The observation that bipolar disorders frequently go unrecognized has prompted the development of screening instruments designed to improve the identification of bipolarity in clinical and non-clinical samples. Starting from a lifetime approach, researchers of the Spectrum Project developed the Mood Spectrum Self-Report (MOODS-SR) that assesses threshold-level manifestations of unipolar and bipolar mood psychopathology, but also atypical symptoms, behavioral traits and temperamental features. The aim of the present study is to examine the structure of mania/hypomania using 68 items of the MOODS-SR that explore cognitive, mood and energy/activity features associated with mania/hypomania.

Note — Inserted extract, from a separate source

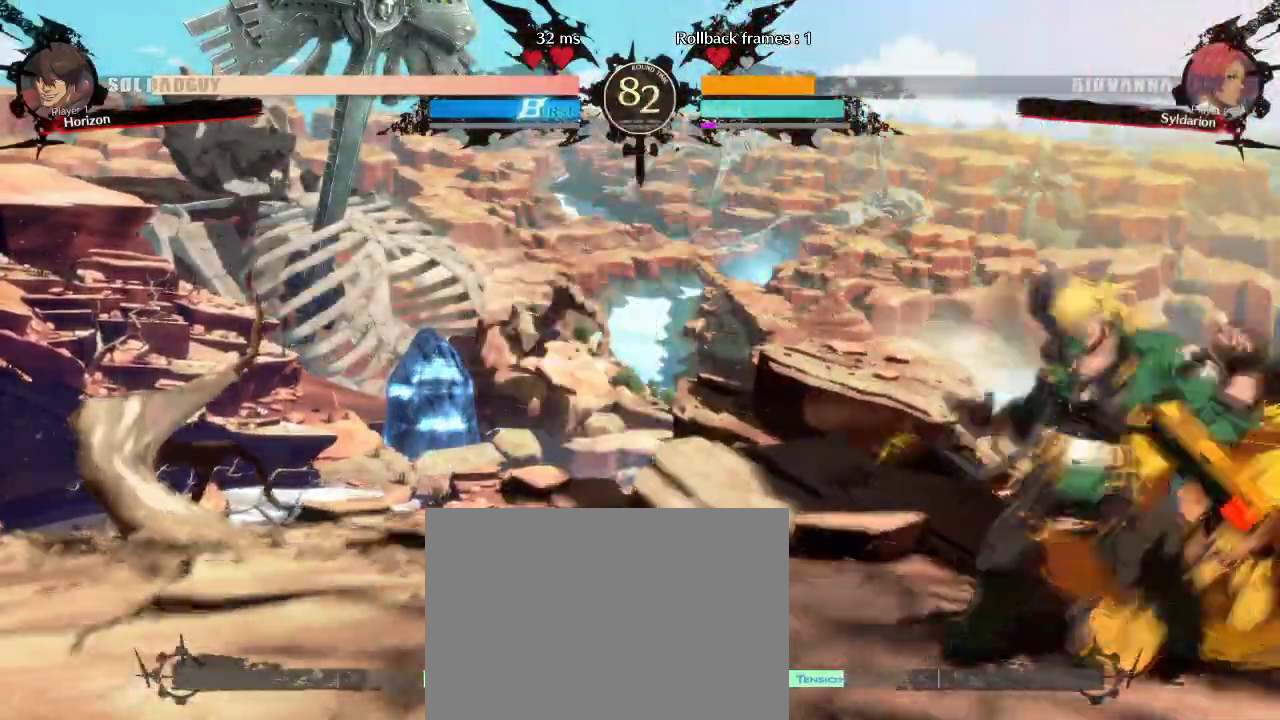
{"buttons": [], "left_stick": "down-right", "events": []}
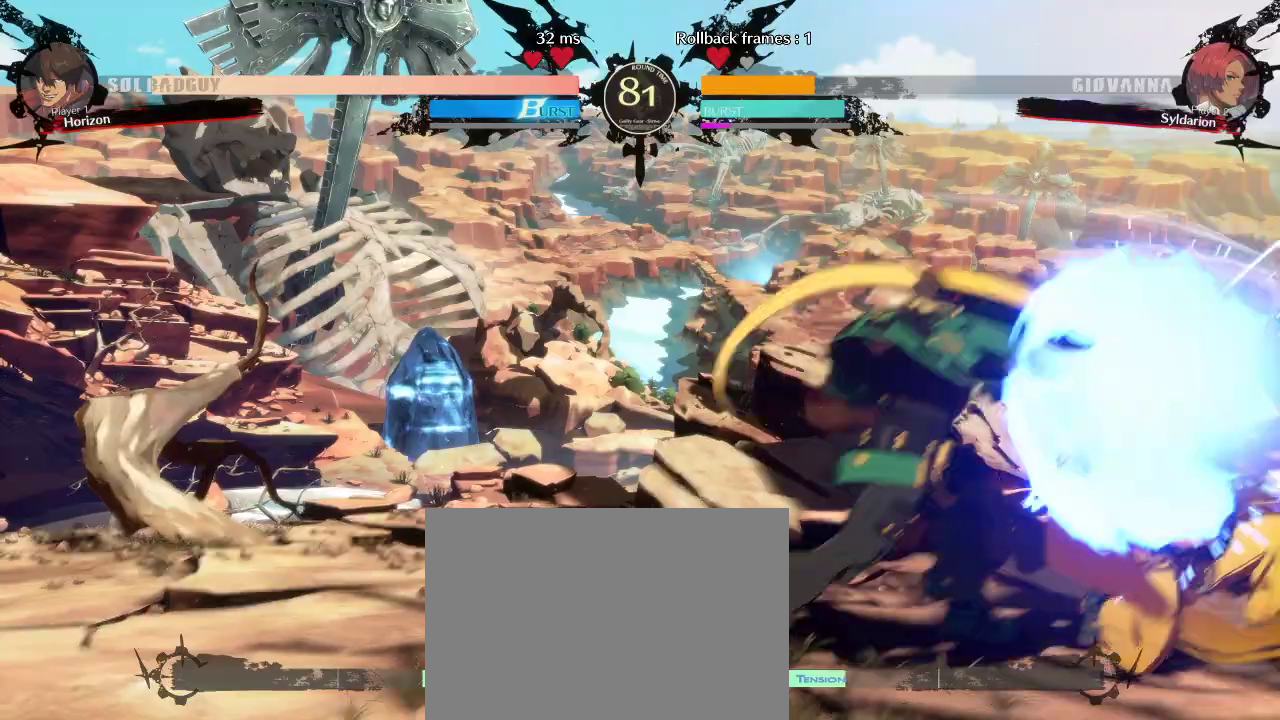
{"buttons": [], "left_stick": "down-right", "events": []}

A data pool of 617 patients with bipolar disorders, recruited at Pittsburgh and Pisa, Italy was used for this purpose. Classical exploratory factor analysis, based on a tetrachoric matrix, was carried out on the 68 items, followed by an Item Response Theory (IRT)-based factor analytic approach.


Nine factors were initially identified, that include Psychomotor Activation, Creativity, Mixed Instability, Sociability/Extraversion, Spirituality/Mysticism/Psychoticism, Mixed Irritability, Inflated Self-esteem, Euphoria, Wastefulness/Recklessness, and account overall for 56.4% of the variance of items. In a subsequent IRT-based bi-factor analysis, only five of them (Psychomotor Activation, Mixed Instability, Spirituality/Mysticism/Psychoticism, Mixed Irritability, Euphoria) were retained.


Our data confirm the central role of Psychomotor Activation in mania/hypomania and support the definitions of pure manic (Psychomotor Activation and Euphoria) and mixed manic (Mixed Instability and Mixed Irritability) components, bearing the opportunity to identify patients with specific profiles for a better clinical and neurobiological definition.